Equality and Inequality

A
Apothem Team
Kindergarten · Number
LESSON AT A GLANCE
Warm-up
5 min
Explore
15 min
Consolidate
10 min
Practice
12 min
Exit reflection
3 min

Warm-up

Show students two groups of cubes — one with 4, one with 4. 'Are these equal? How could we check?' Then show 3 and 5. 'What about these?' Let students discuss before touching any materials.

Explore

Groups take turns placing cubes on both sides of a pan balance. Before placing: 'Do you think it will balance or tip? Which side?' After placing: 'Was your prediction right? What do you notice?' Students record: balanced / tipped / which side was heavier.

Consolidate

Practice

Students each choose two numbers to 10, build both with cubes, and place them on a balance. They record: equal / not equal. Exit: teacher holds up two fingers on one hand and three on the other — 'equal or not equal? How do you know?'

Exit reflection

TIP  Use the pan balance as a prediction-and-test tool: predict which side will go down, then place objects to check. Prediction before testing is a key scientific and mathematical habit.
WORKED EXAMPLES
A student says '5 equals 5' but doesn't understand why 5=3+2 is also true. How do you build this?

Use the pan balance: put 5 cubes on one side, and 3 cubes + 2 cubes on the other (as separate groups). Watch it balance. 'Both sides have the same total — 5. That's why they're equal.'

How do you handle a student who thinks equality means 'the answer comes next'?

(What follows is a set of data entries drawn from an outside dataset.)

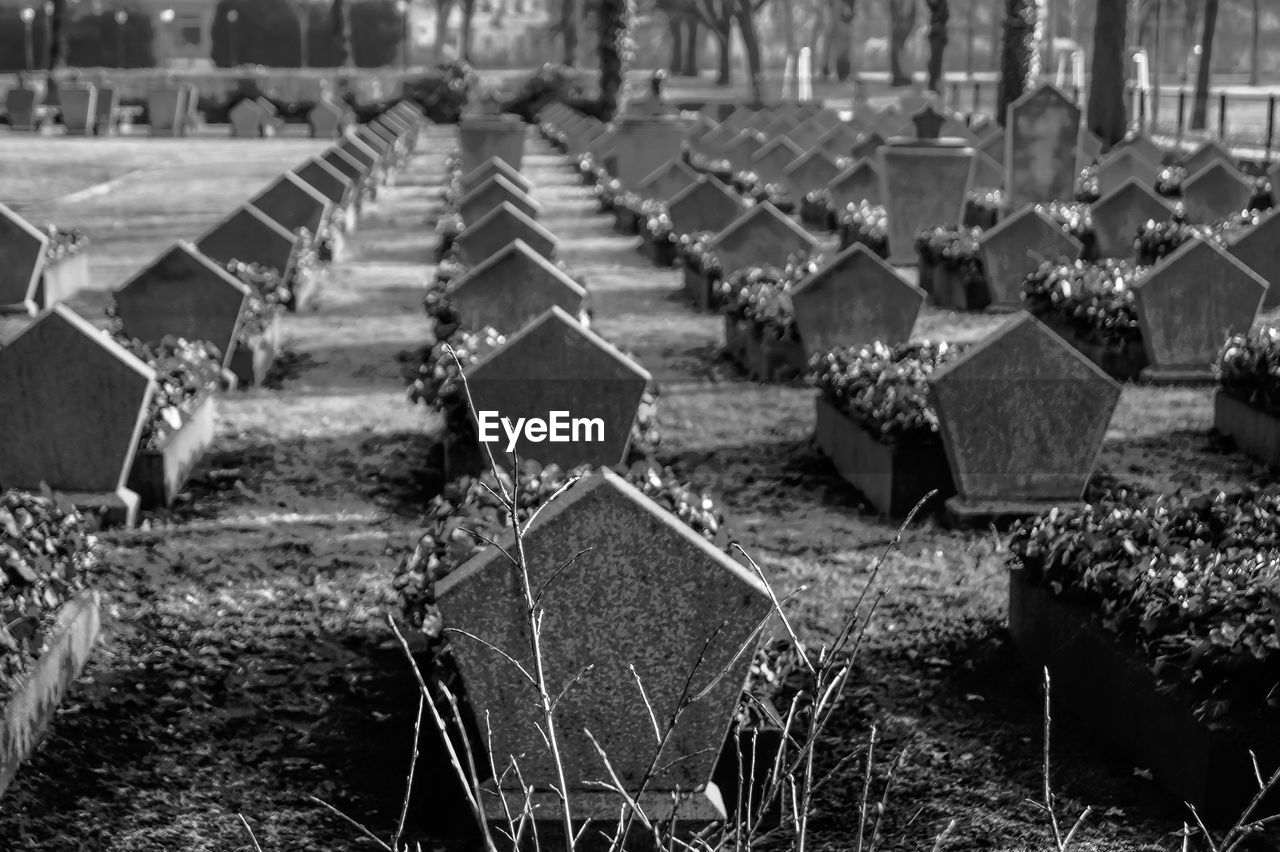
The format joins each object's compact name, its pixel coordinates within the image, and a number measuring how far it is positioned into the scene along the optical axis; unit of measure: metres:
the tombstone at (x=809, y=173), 22.41
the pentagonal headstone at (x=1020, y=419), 7.61
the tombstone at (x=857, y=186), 19.72
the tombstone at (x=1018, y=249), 14.04
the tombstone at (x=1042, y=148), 18.80
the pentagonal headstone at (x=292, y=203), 15.62
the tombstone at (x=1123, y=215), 15.91
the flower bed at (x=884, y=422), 8.12
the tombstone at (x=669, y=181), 20.88
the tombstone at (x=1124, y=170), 21.08
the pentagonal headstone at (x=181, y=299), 10.50
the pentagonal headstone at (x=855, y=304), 10.90
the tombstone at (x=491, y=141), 25.77
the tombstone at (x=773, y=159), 24.16
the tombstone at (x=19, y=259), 13.84
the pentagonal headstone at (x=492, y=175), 17.77
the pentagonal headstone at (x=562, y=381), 7.57
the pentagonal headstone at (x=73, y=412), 7.54
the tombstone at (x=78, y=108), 42.19
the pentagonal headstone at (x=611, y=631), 4.32
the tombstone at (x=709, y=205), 17.00
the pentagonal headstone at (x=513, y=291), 10.04
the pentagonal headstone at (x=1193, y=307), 10.72
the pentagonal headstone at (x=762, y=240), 13.73
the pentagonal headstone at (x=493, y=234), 12.75
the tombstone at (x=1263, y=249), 12.77
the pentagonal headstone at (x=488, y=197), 15.54
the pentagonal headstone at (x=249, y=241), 12.98
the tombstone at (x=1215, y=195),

Reinforce the balance model consistently. When writing, always say 'balanced with' rather than 'makes.' '3 and 2 is balanced with 5' keeps the two-sided meaning alive.

MATERIALS
Pan balance (ideally one per group of 3–4)
Identical objects for balancing (cubes, counters, pennies)
Balance recording sheets
Picture cards showing sharing contexts
WATCH FOR
!Students frequently think '=' means 'write the answer here.' The pan balance experience directly counters this misconception before symbolic notation takes hold.
!Students may think that a statement like 4=4 is trivial or wrong ('why would you write that?'). Help them see it as a meaningful claim: these two things are the same.